How Social Media Helps Me Think Like a Client

For the record (in this era of full disclosure), I have participated actively in social media communications for the past three years. I post regularly in both the professional and personal worlds. And allow me to state clearly: Never the twain shall meet.

But in reviewing my postings and reading others’ posts, tweets, updates, musings, and diatribes, I have noticed that my eye is invariably drawn to content that hits my sweet spot: ideas, statistics/data, news, reports, happenings, and revelations that attract me either because of my continuing long-term interests or because of a timely, short-term event.

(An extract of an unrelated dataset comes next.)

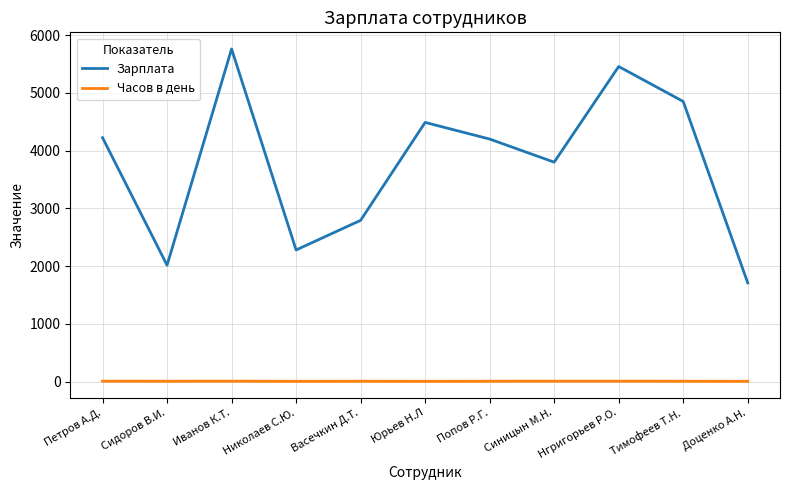

True or false: Часов в день and Зарплата intersect in this chart.

False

This makes me wonder, “How do clients read my copy?” Or maybe, “DO clients read my copy?”

If I had to summarize my idea or my firm’s compelling response to an RFP in 140 characters* or less, what would I say? What unique response would make my client say, “I want to read more”?

I am certain that 140 characters would not be enough for a client to make a decision, but people engage and read more based on something that catches their interests or hits their sweet spots. So I have to ask, “What is my client’s sweet spot? What will catch his or her interest above all of the other chatter [proposal responses] out there?“

A good part of what will turn heads is really knowing your client (another blog entirely…). And essential to turning their heads is crafting a well-rounded, lean, and distinctive statement about what you bring to the table at that particular point in time, something that will entice them to read more and stay with them in the retelling of your idea to others.

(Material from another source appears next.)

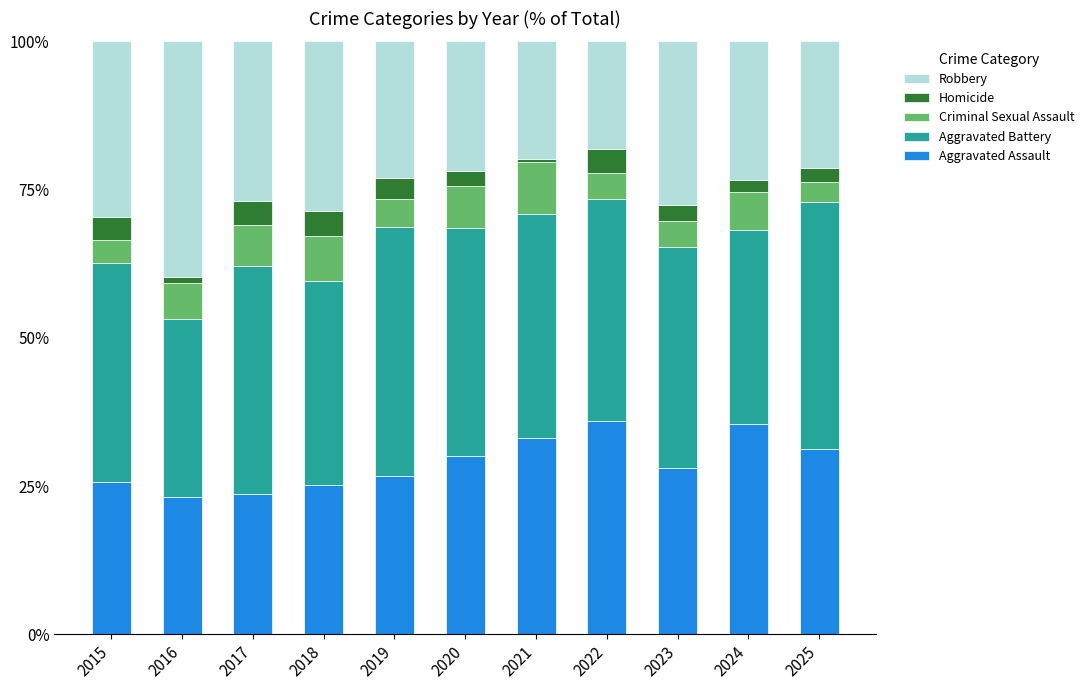

What is the difference between the second highest and minimum values in the Aggravated Assault series?

12.3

This “sweet spot” exercise helps me to get down to the minutiae of how to say what I need to say. I need to cut out the unnecessary adjectives and overused “industryspeak” and really give an honest response with a solid hunk of creative input. Clients rely on ideas and creativity, so why not craft your response with a character limit of wisdom, making sure you are stating something new, something workable, and something to make them want to read more.

So as I tweet and post, I give my statement the client once-over, asking “Who cares?” And after proofing again for accuracy, I think for a second about my clients and what they want. Where are their sweet spots? Have I boiled my clever idea down to its most critical component? And then I hit send, tweet, share, post, or print.

And in the back of my mind, I wonder to myself, “Will they ‘Like,’ re-tweet, comment, or reply?” If I phrased it correctly and succinctly, I think they will. And I’m hoping they “Like” it again and again and again.